I feel a jolt of surprise, not at what they’re proposing, but how supportive I am of it. I can picture Wren, more at home in their body, happier with how they show up in the world.

Isn’t that what any of us want?

“That’s brave of you.” I place my hand on their thigh and squeeze it gently. “How are you feeling?”

“Like a hot mess. Greer says it’s a panic attack on top of an anxiety attack. She explained why she thinks I can’t seem to escape the pressure in my chest right now.”

“Is she right?”

“I hate feeling weak, Catfish. Intellectually, I know I’m not under attack here, for now, but I just can’t seem to climb down off this…I don’t know.
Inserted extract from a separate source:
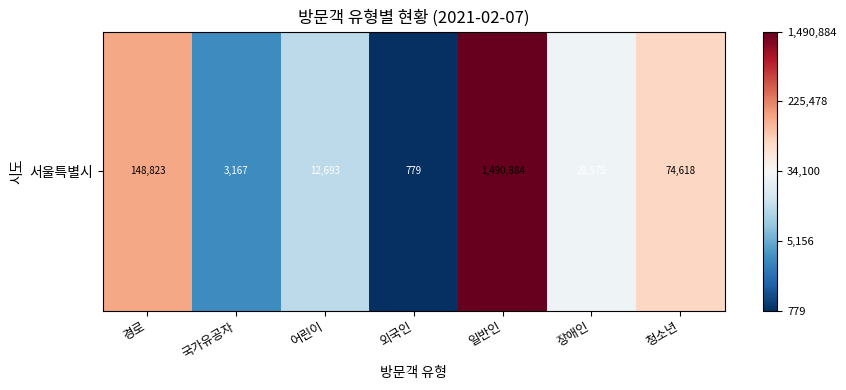

The chart shows a value of 5.4 at 일반인. True or false?

False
Every small thing feels like the straw that will break my back.”

I shake Wren gently. “Hey, I wouldn’t use the word weakness to define the person who stepped in front of a six-and-a-half-foot, two-hundred-and-forty-pound monolith to defend me.”

Wren places their hand over their face again. “God, I can’t believe I did that.”

I chuckle as I reach for their wrist and drag their hand away.

Was enjoying looking into those slate-gray eyes.

Never seen a color quite like them before.

“I don’t know. I kind of liked it. Especially the look on Grudge’s face immediately after.

Never seen the guy so shocked. Might need to give you a nickname based on the fact you tried to beat his ass for me. ”

“Maybe we save that decision for another day.”

“You hungry?”

“Starved.”

“Let me go get some food. And then we should talk.”